It was a sunny Spring day when we did a walk-through of the building Monday. I captured this image of the place of the fire. The window has long been repaired. The carpet was spread and glued the other week. Aside from the buzz of workers, the building seems so peaceful these days, ready to be filled with people again. Look closer:

burn stain 2

I was reading a bit more in the Ceremonial of Bishops on the community’s return from an act of desecration. The praenotanda includes this instruction:

Crimes committed in a church affect and do injury to the entire Christian community, which the church building in a sense symbolizes and represents.

The crimes in question are those that do grave dishonour to sacred mysteries, especially to the eucharistic species, and are committed to show contempt for the Church, or are crimes that are serious offences against the dignity of the person and of society.

A church, therefore, is desecrated by actions that are gravely injurious in themselves and a cause of scandal to the faithful. In the judgment of the local Ordinary, that are so serious and so offensive to the sanctity of the church building that divine worship may be celebrated in the church only after penitential reparation for the wrong done.

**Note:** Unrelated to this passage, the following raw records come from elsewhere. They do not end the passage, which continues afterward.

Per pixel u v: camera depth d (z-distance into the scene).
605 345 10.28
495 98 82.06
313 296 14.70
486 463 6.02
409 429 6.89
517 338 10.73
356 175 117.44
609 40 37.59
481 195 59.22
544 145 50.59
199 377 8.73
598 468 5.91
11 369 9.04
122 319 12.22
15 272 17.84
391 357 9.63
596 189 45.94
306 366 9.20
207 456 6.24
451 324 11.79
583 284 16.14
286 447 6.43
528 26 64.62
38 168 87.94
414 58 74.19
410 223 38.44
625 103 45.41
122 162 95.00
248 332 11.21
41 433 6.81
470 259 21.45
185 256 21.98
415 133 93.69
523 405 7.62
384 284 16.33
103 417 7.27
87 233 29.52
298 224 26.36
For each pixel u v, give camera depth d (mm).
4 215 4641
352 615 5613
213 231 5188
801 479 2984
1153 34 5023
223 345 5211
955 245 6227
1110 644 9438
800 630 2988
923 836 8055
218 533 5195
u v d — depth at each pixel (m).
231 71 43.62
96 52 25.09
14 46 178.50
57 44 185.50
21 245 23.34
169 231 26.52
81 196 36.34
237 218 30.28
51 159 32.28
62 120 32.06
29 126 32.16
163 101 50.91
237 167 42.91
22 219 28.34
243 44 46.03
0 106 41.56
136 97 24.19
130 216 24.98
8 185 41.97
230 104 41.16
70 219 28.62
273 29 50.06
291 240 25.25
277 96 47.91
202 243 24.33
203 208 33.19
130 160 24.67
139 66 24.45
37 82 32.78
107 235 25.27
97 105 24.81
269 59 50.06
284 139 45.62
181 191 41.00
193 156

Reparation for the desecration of a church is to be carried out with a penitential rite celebrated as soon as possible. Until that time neither the eucharist nor any other sacrament or rite is to be celebrated in the church. But through preaching and devotional exercises the faithful should be prepared for the penitential rites of reparation, and for their own inner conversion they should celebrate the sacrament of penance.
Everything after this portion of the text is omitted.